Emmons spoke on the uncertainty in predicting the amount of time it would take for the 20 acres of land to fall. Emergency Management officials previously anticipated the landslide event would occur by late March of 2018.

"The current prediction is it's going to keep moving at this rate for a while, don't know what that 'for a while' means," Emmons said. "Couple months, but this is going to be a wait and see and monitor it."

The Office of Emergency Management is also re-evaluating a worst-case scenario for the landslide, as rockfall would not likely block the Yakima River completely.

At this time, some rocks have been pushed into the quarry pit. No large amounts of rocks have fallen onto Thorp Road, where people have evacuated their homes, according to emergency officials.

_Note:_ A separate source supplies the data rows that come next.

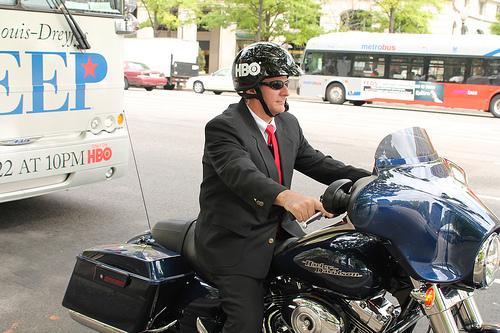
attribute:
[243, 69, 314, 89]
sunglasses — black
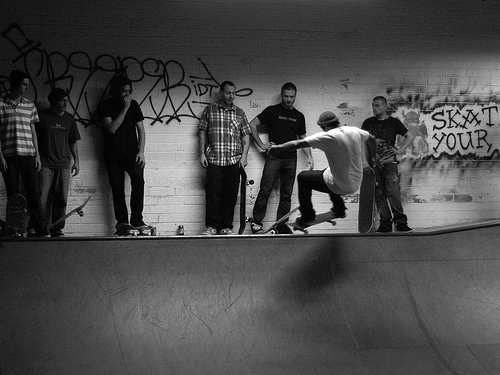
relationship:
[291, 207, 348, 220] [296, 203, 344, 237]
feet on skateboard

Emmons said although the slide is not moving faster, it's still moving and safety precautions need to be taken.

He said the emergency management team is still noticing people trespass on the ridge which is not only unsafe for them but he said that can interfere with data collection. He said the only people that should be on the ridge are the professionals.

Meghan Lott, of the Washington Department of Transportation (WSDOT) said workers are monitoring the area at all times for any movement or changes.

"We do have a safety protocol so if anyone goes out to Thorp Road or goes near the landslide, they go in pairs," Lott said. "They also talk to our traffic management center to let them know they're going out there and they are supposed to report back once they're done with their activity out in the field."

Officials said a section of I-82 along the ridge is safe to drive, but WSDOT has planned routes in case of a catastrophic event. If I-82 closed, traffic would be detoured at US 97 from Granger to Union Gap.

Emmons is urging families of the county to prepare for the disaster if they haven't already.

"Preparedness actions they can take is get a two week preparedness kit, develop a communication plan with their family and review their insurance coverage," he said.

Geologists continue to study the area and are monitoring for any slide activity.